Identify every line in the records below that contains the word "Example", and reproduce each one.

==== Records supplied

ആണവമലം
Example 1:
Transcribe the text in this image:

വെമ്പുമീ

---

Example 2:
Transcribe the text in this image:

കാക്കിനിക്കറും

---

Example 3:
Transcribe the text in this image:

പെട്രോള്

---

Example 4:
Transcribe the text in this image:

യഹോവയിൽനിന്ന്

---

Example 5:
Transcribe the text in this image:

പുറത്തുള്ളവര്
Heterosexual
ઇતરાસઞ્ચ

========
==== Records supplied

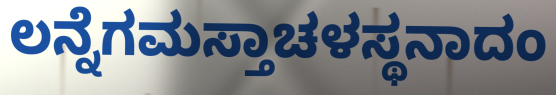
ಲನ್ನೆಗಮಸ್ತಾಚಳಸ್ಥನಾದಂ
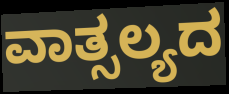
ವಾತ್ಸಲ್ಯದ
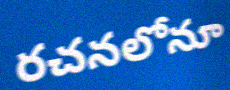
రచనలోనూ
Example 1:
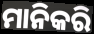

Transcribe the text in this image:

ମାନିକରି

========

### Task output
Example 1:
Example 2:
Example 3:
Example 4:
Example 5:
Example 1:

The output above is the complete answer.